1.2.3. Chanson de marin

Le désir d’évasion maritime se retrouve dans Le Babil des classes dangereuses, avec les noms de bateaux de la page 253 (« La Luzarche », « L’Obsédange », « La Sémillante », « Val Vertigo », « S.S. Savanah ») et le début de cette invite rimée de la page 296 : « quittons les horizons, au large, oiseaux, loin des cochons, allons à Nogent, des roses dans les murs y fleurissent au printemps ». A la page 305, on a carrément une chanson de marin :

‘Le navire est en partance / chargé d’êtres ravissants / il fend les eaux profondes / vers d’autres mondes : Océanie, terre patagonne / Sur le tillac, la princesse Hélie, / à la proue Edgard de Jurançon / à la poupe : tout le peuple des poissons […]. ’

Pourtant, un certain réel reste visible du bateau : « Au loin les îles : Asnières, Meudon ». Enfin, sans parler d’une chanson de marin noire, tragique et désespérée, il y a encore, dans L’Opérette imaginaire, un air qui n’est pas sans évoquer (la réalité du plancher des vaches n’étant pas toujours satisfaisante) le désir d’ailleurs (d’évasion, de prendre le large), à l’œuvre chez un écrivain populaire tel que Mac Orlan :

‘O matelot dis-moi mon pote / Si je mens que l’bon Dieu me tripote ! / Quel yacht c’est pour un marin ! […] / Y en a pas un dans toute la marine / Qui ait une plus fière mine ! / Un yacht connu des marins ! / De n’importe quel coin ! / C’est le Gallipétant, p’tit pote ! / La plus belle unité d’la flotte ! / Tu peux y aller y’a pas plus grand ! / Que le Gallipétant ! (O.I., p. 123).’

En extrapolant un peu, on pourrait estimer qu’on met un peu à distance celui qui reste à quai au lieu d’embarquer sur le fier « Gallipétant », le « C’est pas toi qui y es / c’est pas toi qu’es beau » d’Alain Souchon correspondant peut-être au sens profond de la chanson, le Gallipétant symbolisant alors l’inaccessible, le rêve impossible à réaliser – signalons que, tout comme l’auteur étudié, le chanteur cité n’est pas vraiment considéré comme un bluesman et pourtant (idem pour Jonasz), ses chansons sont souvent des blues dans l’esprit et ce malgré une apparente drôlerie.

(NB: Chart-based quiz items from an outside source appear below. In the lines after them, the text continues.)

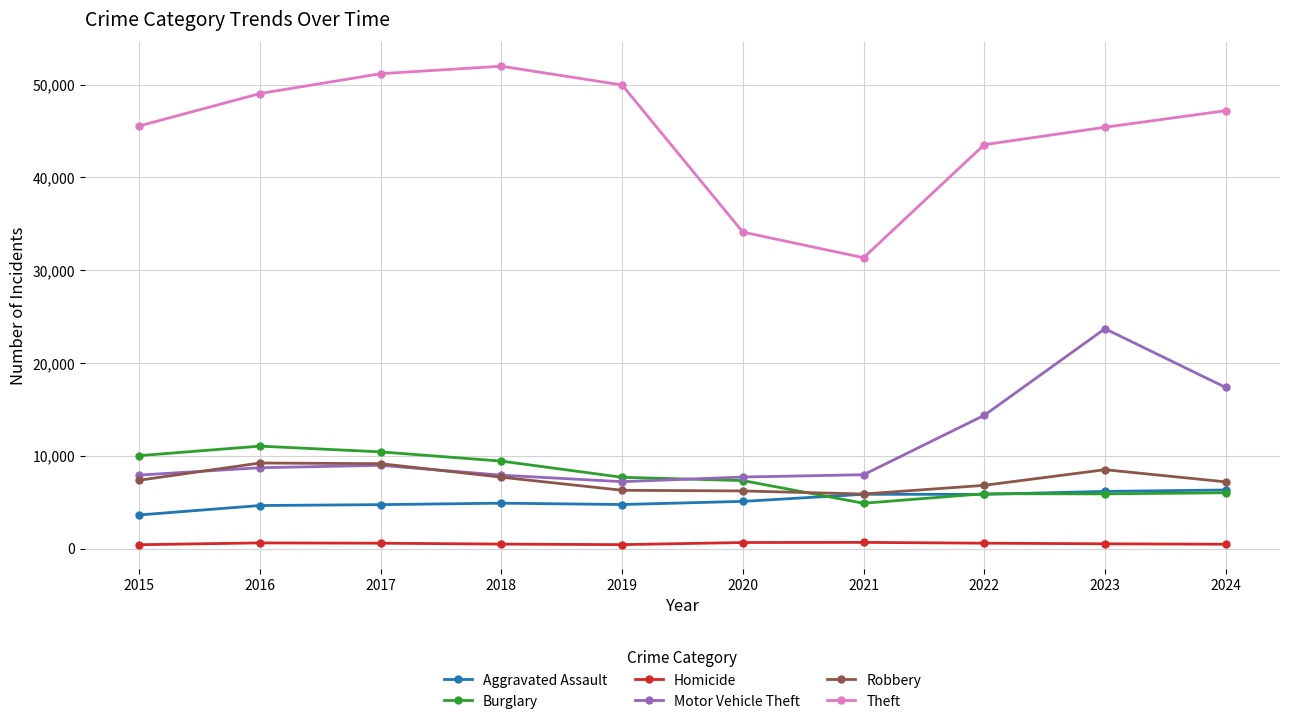

Which series has the largest range (max minus min)?

Theft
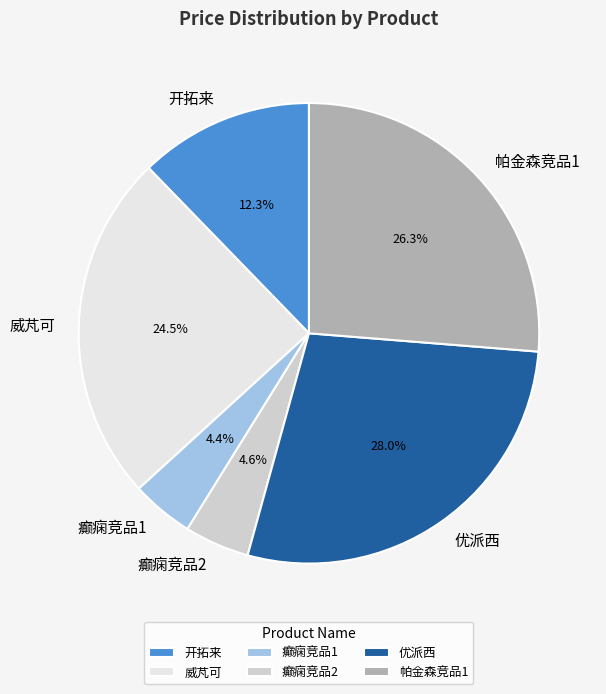

Which category has the biggest portion of the pie?

优派西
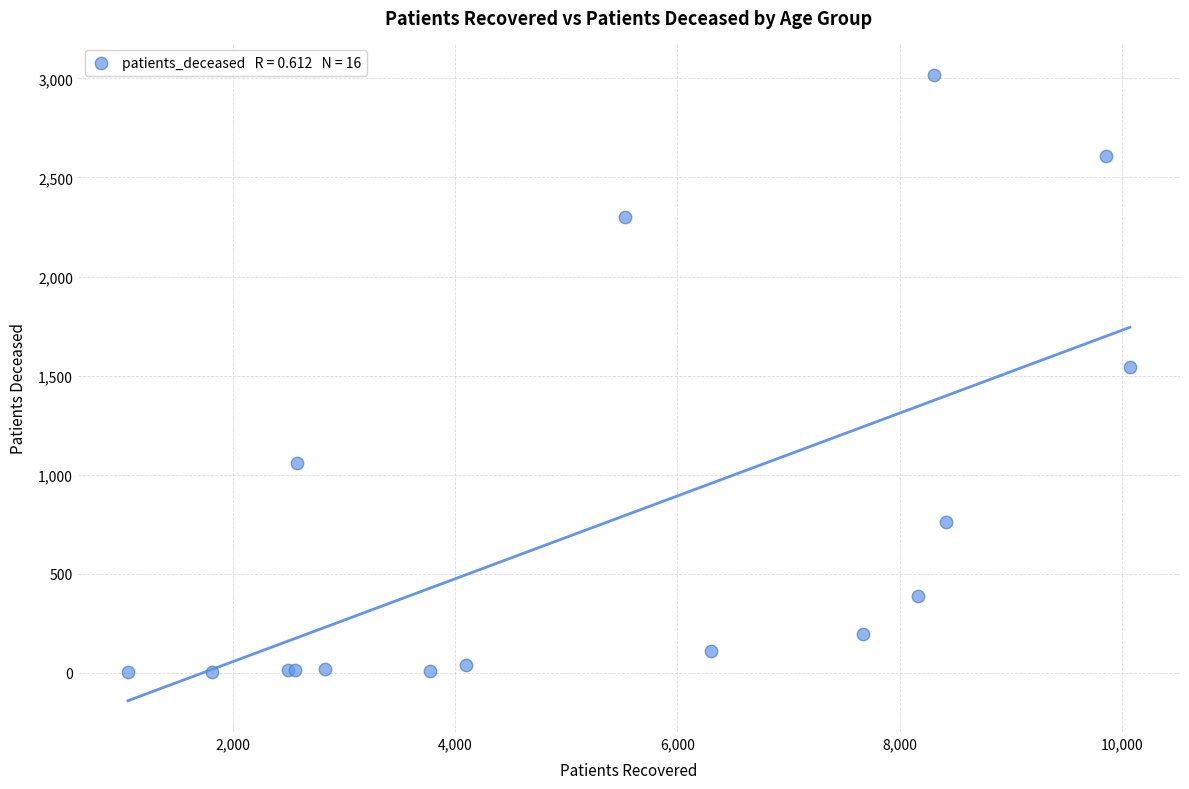

What Y value in the scatter plot is closest to 1510?

1545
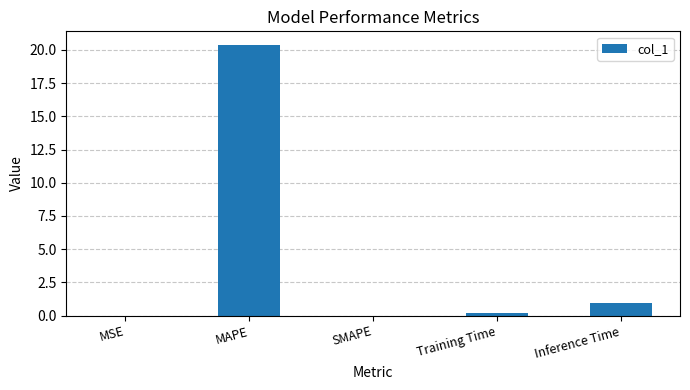

Which has a higher value, MSE or Inference Time?

Inference Time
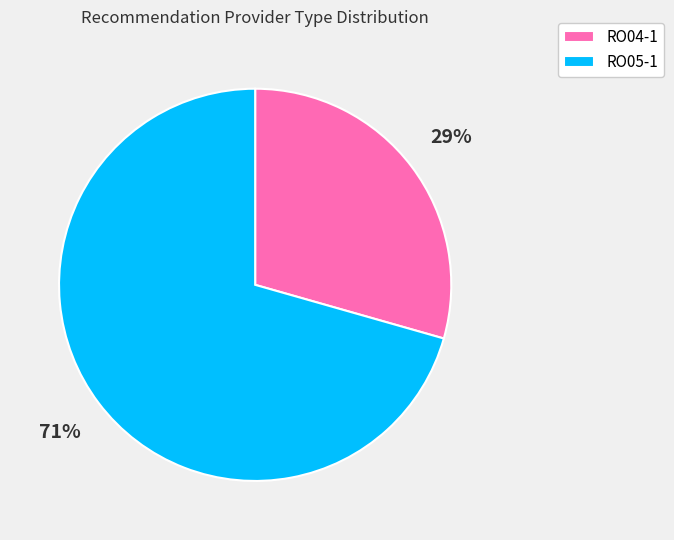

Which slice is the smallest?

RO04-1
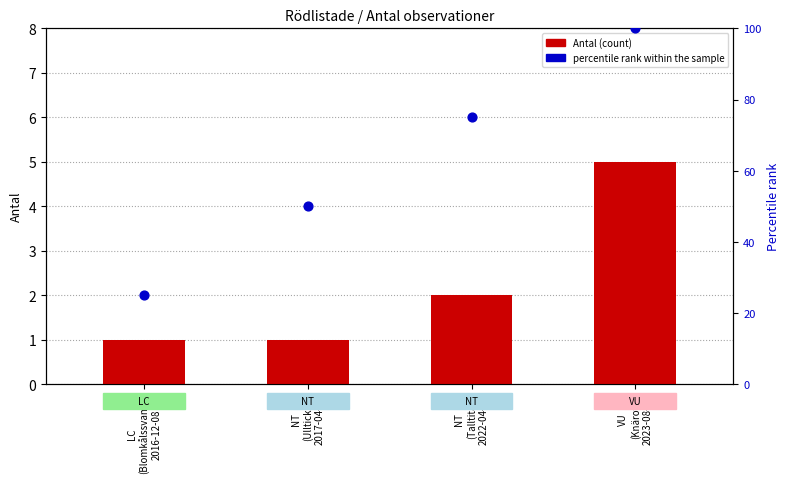

Is the value of percentile rank within the sample at LC
(Blomkålssvamp)
2016-12-08 greater than the value of Antal (count) at VU
(Knärot)
2023-08-06?

Yes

Chantée à deux (par Anastasie et le Valet de Carreau), la suite a un peut-être un double sens sexuel : le « flambeau l’plus haut » suggère une érection et « j’suis vraiment en compote » : une impuissance (tout comme, plus loin, « lâcher son arc »). Pour « Retourne à tes mathé-matiques / va lire Denys l’Aéro-pagyte ! et laisse tomber la pratique », c’est une demande à rapprocher de « Reviens me voir quand tu s’ras plus en compote ». Quant à la « chaloupe » qu’Anastasie menace de quitter, c’est sans doute le lit conjugal.

Dans La Scène, pas de chanson sur le thème de la mer – et pourtant l’opposition « plancher des vaches » sur lequel « nous galérons » / « large » où croisent « [mille] bateaux, goélettes, boutres, felouques, jonque, tartanes, pataches » se retrouvera à la page 66.